Was delivered about a hour ago. I fired a full mag of ball I kept wondering when dam thing would run out of bullets. Seems to be pretty accurate but. Since this is a Beretta clone I have a question or 2. 
Why would you carry a pistol this large in 9mm when a 1911a1 45 is more compact. Yes I know 1/2 the ammo also. But I'm not doing a 9 verse 45 stoping power. In most SD shootings 2 to 4 rounds is all you need.
2. The Taurus has the ability to be carried C&L like a 45 or Decocked for first shot DA. Does Beretta also have this.
I found the pistol nice to shoot and I guess 17+1 of 9mm has a place. But I would never carry as a SD pistol or reach for as a home denfence pistol unless Zombies are over running place. Then I might. I guess my girls will enjoy shooting .I think I will clean and put up for later use. 
Notice I haven't said Beretta or Taurus are bad just I see no reason for this size pistol . Not even in military. But then I'm old like my 1911a1's :lol:


----------



## Shipwreck (Jan 26, 2006)

Well, carrying that size a gun would be too difficult for me to conceal. But in answer to your question - no, Beretta doesn't really have a standard model that you can carry cocked and locked - they DO make a steel model that can do it, but it is over $1000. So, for all intensive purposes, the answer is no unless ya wanna fork over the cash. They don't make a standard 92FS w/ the frame safety.
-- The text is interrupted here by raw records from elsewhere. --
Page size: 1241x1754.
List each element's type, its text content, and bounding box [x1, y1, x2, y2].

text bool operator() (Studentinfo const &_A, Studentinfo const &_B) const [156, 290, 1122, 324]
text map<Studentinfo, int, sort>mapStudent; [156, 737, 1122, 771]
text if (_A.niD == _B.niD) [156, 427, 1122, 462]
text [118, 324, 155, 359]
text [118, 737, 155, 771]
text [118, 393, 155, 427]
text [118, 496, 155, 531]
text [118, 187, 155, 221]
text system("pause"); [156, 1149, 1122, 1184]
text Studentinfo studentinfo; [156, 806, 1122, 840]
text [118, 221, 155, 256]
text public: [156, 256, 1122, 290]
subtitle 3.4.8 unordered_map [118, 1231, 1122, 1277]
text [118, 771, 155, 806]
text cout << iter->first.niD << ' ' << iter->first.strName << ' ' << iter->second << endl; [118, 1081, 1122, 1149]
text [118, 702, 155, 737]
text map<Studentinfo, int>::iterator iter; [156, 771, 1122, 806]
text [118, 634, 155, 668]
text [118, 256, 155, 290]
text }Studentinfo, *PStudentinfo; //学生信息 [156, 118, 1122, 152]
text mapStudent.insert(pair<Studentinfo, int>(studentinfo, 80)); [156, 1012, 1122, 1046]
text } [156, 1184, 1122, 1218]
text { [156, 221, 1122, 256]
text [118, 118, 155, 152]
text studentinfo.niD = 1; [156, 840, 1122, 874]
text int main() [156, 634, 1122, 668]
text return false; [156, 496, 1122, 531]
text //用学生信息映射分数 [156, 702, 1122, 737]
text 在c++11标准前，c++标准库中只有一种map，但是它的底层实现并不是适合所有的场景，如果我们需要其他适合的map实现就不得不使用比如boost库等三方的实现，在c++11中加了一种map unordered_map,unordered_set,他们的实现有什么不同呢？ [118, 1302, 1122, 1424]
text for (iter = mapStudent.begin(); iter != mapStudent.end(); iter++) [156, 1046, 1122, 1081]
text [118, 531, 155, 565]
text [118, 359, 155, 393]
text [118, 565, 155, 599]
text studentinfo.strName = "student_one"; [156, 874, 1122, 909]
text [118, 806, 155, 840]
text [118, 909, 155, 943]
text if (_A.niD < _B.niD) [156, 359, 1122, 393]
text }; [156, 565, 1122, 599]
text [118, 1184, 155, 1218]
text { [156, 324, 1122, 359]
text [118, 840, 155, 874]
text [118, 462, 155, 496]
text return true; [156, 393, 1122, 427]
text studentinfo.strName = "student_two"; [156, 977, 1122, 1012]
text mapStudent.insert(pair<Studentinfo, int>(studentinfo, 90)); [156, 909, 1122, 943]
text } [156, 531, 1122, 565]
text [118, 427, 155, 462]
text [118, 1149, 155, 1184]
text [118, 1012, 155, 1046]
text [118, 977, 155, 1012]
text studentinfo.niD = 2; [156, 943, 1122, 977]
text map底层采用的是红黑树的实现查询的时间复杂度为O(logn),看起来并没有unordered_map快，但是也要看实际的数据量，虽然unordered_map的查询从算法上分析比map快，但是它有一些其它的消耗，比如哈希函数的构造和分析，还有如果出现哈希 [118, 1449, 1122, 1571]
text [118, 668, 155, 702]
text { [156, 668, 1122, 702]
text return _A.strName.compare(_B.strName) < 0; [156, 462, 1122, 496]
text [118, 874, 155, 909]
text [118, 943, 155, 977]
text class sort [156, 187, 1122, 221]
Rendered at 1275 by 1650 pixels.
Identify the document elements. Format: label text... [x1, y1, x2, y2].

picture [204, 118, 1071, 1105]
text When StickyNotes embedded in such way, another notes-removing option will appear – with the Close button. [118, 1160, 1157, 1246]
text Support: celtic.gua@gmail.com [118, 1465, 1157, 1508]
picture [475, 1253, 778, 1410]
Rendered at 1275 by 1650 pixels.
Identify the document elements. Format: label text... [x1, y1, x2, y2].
As for the choice between the 1911 or the Taurus - which ever one you prefer. I carry a 9mm all the time.


----------



## greenflash107 (Jan 7, 2007)

*Pt-99*

I guess, it is what you get use to. I carried a fetherweight 38 Smith for a while, but when I bought my PT-99 and PT-92c, I started carrying the 99. It is a large frame, but with the right holster, you get use to it. I have been carring it now for around 17 years, and wouldn't feel right without it.


----------



## Revolver (Aug 26, 2006)

I've been considering one of these for myself lately. I really like the safety set-up of the Taurus and functionally, it's a 92 like the one that Beretta makes. I've never taken that close a look at them before but I put brand-snobishness aside and took a close look at them since I'm currently in the market for a double-stack DA 9mm Luger pistol(I know, being without one as I currently am is wrong so I'm trying to correct it).

Are these good, reliable, reasonably accurate quality pistols?


----------